Current limitations in interpreting non-coding autoimmune risk arise primarily from static annotation and under-resolved immune-state modeling. Overcoming these barriers will likely require modular, context-aware frameworks that integrate functional genomic assays, cell-state-specific regulatory mapping, and spatially resolved transcriptomics. Such approaches allow immune regulation to be modeled as a dynamic, multidimensional process, rather than a static signature.

A key contribution of this review is the integration of these advances into a stepwise interpretive architecture that progresses from statistical prioritization to immune-context resolution and, where available, perturbational validation—thereby clarifying which non-coding associations are supported by regulatory directionality and which remain probabilistic.
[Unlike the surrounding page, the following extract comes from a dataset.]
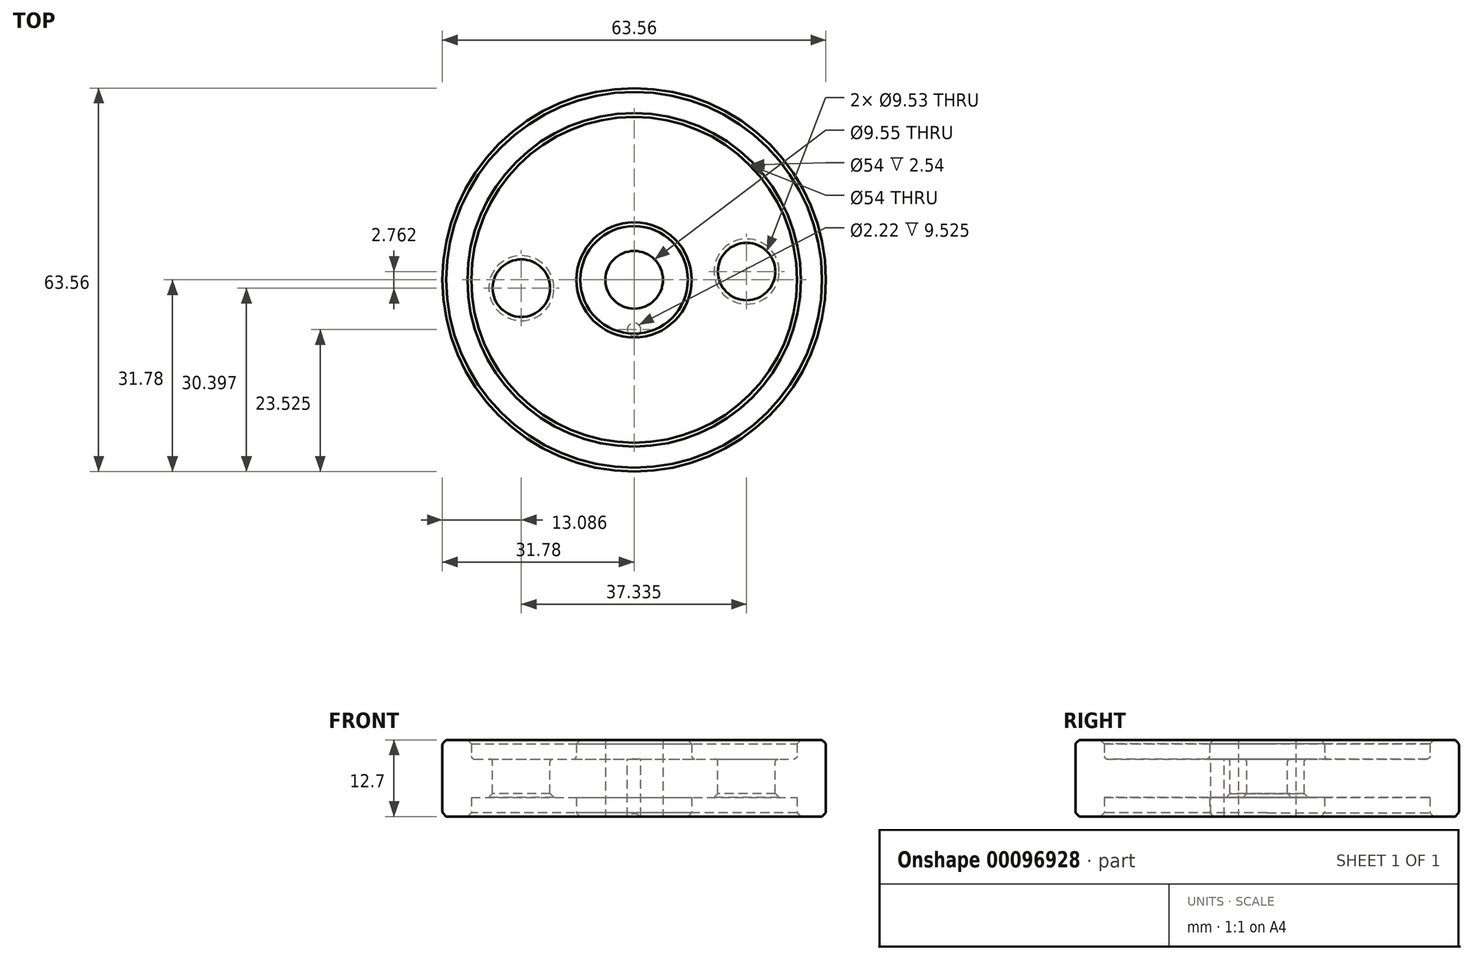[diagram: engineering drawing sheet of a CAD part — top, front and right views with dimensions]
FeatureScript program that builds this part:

Importantly, the translational value of these approaches does not derive from any single method, but from their coordinated application within context-aware analytical frameworks. Evidence across recent studies indicates that integrating multi-omics, single-cell, and machine learning approaches can enable the definition of actionable disease endotypes, support predictive modeling of disease course, and inform therapeutic prioritization. Collectively, this integrative logic provides a practical pathway for translating complex immunogenomic data into stratified care in systemic autoimmune diseases.